Older and Fouler Things (Jed Horn Supernatural Thrillers Book 4)
Page 24
“What lake?” Miller asked.
“There’s an underground lake at the bottom of the main cavern,” I said. “Don’t ask how I know; I just know, okay? The Thing is sleeping at the bottom of it.”
He didn’t question how I knew, but shuddered suddenly. “’That is not dead, that can eternal lie,’” he quoted.
“Trust me, this thing’s uglier than any of Lovecraft’s beasties,” I told him. “And just as scary.”
“So, what’s the plan?” Frank asked again. “We go into the middle of Worms of the Earth Town and have a showdown at high noon, or midnight, or whatever it is down here? Even if we don’t get swarmed by the creepy-crawlies, that thing’s not going to be easy to pin down. And if there are th...two of them?”

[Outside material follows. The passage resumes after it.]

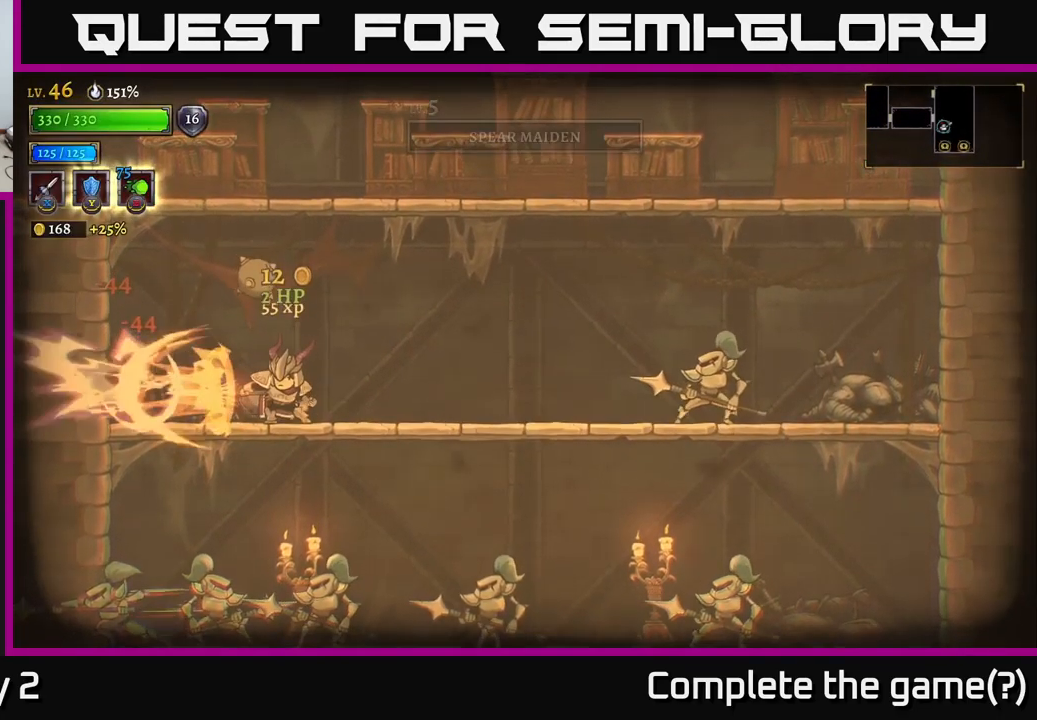
{"buttons": [], "left_stick": "center", "right_stick": "center", "events": [[316, "L2", "down"], [350, "left_stick", "left"], [483, "L2", "up"], [500, "left_stick", "center"]]}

He’d almost said, “three of them.” Because, like me, he was afraid that Charlie had been bitten. And just as afraid that in his current mental state, the beleaguered Hunter might not be able to resist the deadly sleep and the allure of the vampire’s curse.
“Then Ray, Father Ignacio, and I take one, and the rest of you take the other one,” I said simply. “Bring it to its knees with holy water, hem it in with crosses, then cut off its head.”
Miller had been searching for his gun, and as he stood up with it in his hand he shuddered again. “I don’t know if I could do that to Karen,” he said softly.
I studied him a moment. He wasn’t looking at me; he wasn’t looking at anything in particular. I suddenly thought I realized why he’d put up with Trudeau’s attitude as much as he had.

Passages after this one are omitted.